Consider too that the national debt stands at an almost unimaginable $27 trillion. This year’s contribution alone – a whopping $4 trillion – is four times as much as the accumulated debt in the first 204 years of the nation’s existence. Taxes will have to be raised, which means there will be less disposable income. The economy was built on debt, which is not sustainable, but will inevitably continue rising in the coming years. The only solutions are tax more or spend less, in either case bad news for the economy.

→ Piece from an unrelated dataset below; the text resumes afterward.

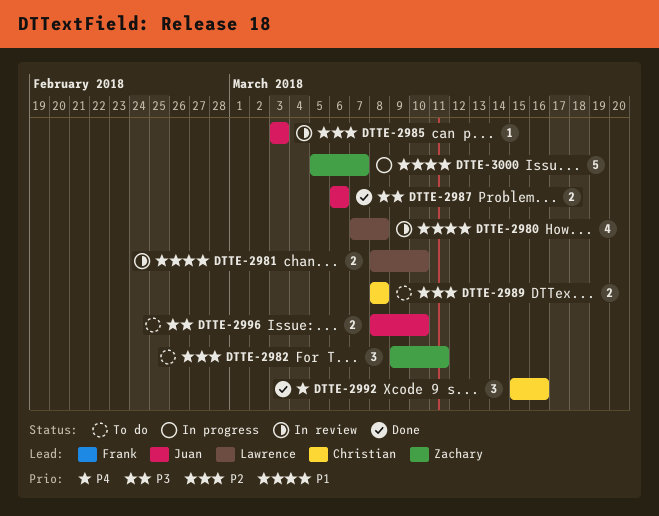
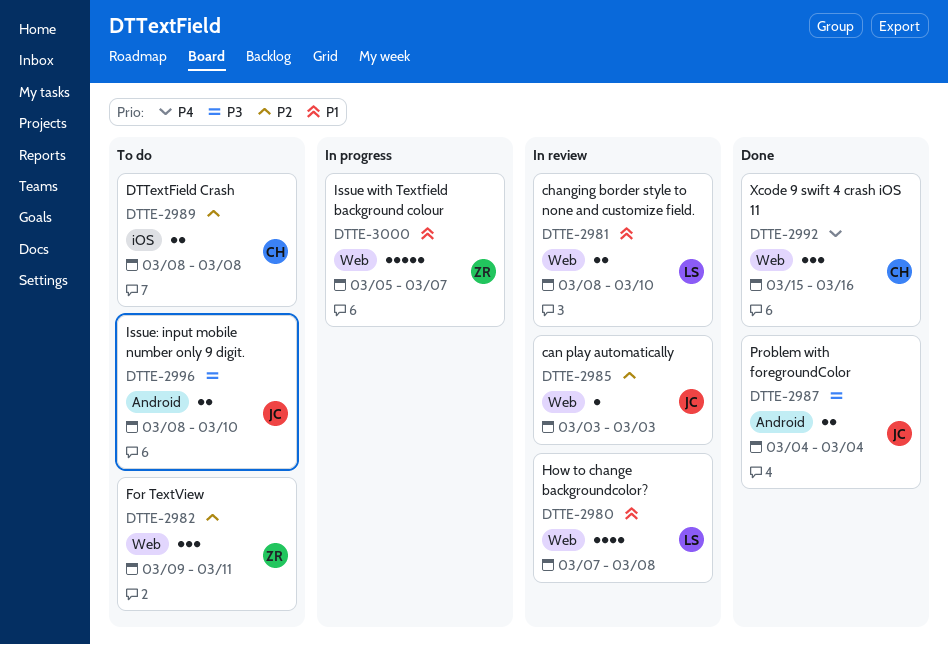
DTTE-2987, start: Mar 6 -> Mar 4
DTTE-2987, due: Mar 6 -> Mar 4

Likewise, the trade deficit, speeding toward $1 trillion, can be best thought of as a loss of national income. The money not kept in-house, not paid to American merchants and manufacturers, but siphoned off to foreign entities. As a result, the government will have less money to spend in the many sectors it props up with its patronage.
Further, American wages, adjusted for inflation, have essentially remained stagnant since the 1970s. In China, during the same period, average income rose more than ten-fold. Granted, Chinese workers started at a much lower baseline, but the trend is telling and accounts for much of the current disillusionment with government.
If there is good news it’s that IT is resilient in part because it is ubiquitous. Plus, the infrastructure supporting IT already exists. Ramping back up will not be as daunting as reconstituting industries that have been forced to close.
Recently a friend posted on Facebook that he planned to stay up until midnight on New Year’s Eve, not to ring in the New Year, but to make sure the old one left.
Yes, it’s been a tough year and congratulations to the survivors. But it ain’t over yet.